ECLI:NL:GHAMS:2021:2643
Gerechtshof Amsterdam
- Hoger beroep
- Rechtspraak.nl
Vrijspraak in hoger beroep na onduidelijkheid over verkeersincident
In deze zaak heeft het gerechtshof Amsterdam op 2 september 2021 uitspraak gedaan in hoger beroep tegen een vonnis van de kantonrechter in de rechtbank Amsterdam. De verdachte was aangeklaagd voor gevaarlijk rijgedrag dat zou hebben geleid tot een aanrijding met een bromfiets op 19 mei 2017. De tenlastelegging stelde dat de verdachte onvoldoende naar links was uitgeweken tijdens het inhalen van de bromfiets, wat resulteerde in letsel en schade. Tijdens de zitting in hoger beroep op 19 augustus 2021 heeft de advocaat-generaal gepleit voor bewezenverklaring, terwijl de raadsvrouw van de verdachte pleitte voor vrijspraak.

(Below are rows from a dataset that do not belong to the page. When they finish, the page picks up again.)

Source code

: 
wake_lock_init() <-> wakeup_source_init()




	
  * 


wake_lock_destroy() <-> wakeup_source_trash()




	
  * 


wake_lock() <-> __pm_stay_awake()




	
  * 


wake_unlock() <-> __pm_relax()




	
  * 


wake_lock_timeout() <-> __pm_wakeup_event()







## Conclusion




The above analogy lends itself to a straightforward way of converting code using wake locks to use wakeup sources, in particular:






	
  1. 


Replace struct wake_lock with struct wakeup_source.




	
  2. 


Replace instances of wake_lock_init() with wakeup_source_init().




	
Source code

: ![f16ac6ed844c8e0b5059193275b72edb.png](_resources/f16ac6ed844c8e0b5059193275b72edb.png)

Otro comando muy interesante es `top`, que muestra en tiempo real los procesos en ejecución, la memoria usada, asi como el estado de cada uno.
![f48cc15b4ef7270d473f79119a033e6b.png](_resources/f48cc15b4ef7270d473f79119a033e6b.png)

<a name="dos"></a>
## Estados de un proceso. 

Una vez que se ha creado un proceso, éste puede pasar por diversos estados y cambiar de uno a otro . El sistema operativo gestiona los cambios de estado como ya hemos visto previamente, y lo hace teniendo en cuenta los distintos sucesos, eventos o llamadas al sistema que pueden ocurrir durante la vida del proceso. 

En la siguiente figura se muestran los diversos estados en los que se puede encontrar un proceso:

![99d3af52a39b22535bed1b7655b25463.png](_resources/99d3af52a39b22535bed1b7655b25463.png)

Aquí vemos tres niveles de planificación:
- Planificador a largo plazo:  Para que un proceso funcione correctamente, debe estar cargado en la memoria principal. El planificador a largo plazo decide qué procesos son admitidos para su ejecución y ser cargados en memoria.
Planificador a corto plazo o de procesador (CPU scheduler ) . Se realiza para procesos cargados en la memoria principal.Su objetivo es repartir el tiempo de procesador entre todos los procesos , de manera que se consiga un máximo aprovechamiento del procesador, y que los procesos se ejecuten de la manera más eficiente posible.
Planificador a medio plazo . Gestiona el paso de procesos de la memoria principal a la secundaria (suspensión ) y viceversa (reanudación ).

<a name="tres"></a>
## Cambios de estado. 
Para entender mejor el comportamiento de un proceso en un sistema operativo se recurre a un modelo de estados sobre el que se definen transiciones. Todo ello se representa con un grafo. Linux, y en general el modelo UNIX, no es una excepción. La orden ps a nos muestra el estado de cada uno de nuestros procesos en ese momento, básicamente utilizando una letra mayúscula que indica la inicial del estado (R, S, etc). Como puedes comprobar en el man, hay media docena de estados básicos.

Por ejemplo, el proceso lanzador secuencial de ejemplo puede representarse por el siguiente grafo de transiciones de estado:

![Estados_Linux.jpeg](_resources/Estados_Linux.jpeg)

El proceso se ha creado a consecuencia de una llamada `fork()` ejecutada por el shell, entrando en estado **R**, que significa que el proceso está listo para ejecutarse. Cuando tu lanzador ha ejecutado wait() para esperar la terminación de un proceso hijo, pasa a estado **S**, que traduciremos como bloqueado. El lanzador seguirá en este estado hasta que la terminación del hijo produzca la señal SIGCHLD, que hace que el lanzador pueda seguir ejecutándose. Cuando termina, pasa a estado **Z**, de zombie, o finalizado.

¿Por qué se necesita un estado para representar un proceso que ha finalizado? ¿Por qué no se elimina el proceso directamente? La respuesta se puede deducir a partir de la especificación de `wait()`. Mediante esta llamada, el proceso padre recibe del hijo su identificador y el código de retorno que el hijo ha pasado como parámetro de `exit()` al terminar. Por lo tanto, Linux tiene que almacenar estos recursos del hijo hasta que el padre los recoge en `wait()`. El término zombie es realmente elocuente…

Het hof heeft vastgesteld dat de verschillende verklaringen van de betrokkenen, waaronder de getuige en de aangeefster, wezenlijk van elkaar verschilden. De getuige's waarnemingen werden niet als concreet genoeg beschouwd om de lezing van de verdachte als onaannemelijk te verwerpen. Hierdoor kon het hof niet met de vereiste zekerheid vaststellen dat de verdachte gevaarlijk had gehandeld zoals in de tenlastelegging was omschreven. Dit leidde tot de conclusie dat de verdachte vrijgesproken moest worden van de tenlastelegging.
Daarnaast was er een vordering van de benadeelde partij tot schadevergoeding van € 19.649,75, waarvan in eerste aanleg € 500,00 was toegewezen. Aangezien de verdachte niet schuldig werd bevonden, verklaarde het hof de benadeelde partij niet-ontvankelijk in de vordering tot schadevergoeding. Het hof vernietigde het vonnis waarvan beroep en sprak de verdachte vrij, waarbij beide partijen hun eigen kosten moesten dragen.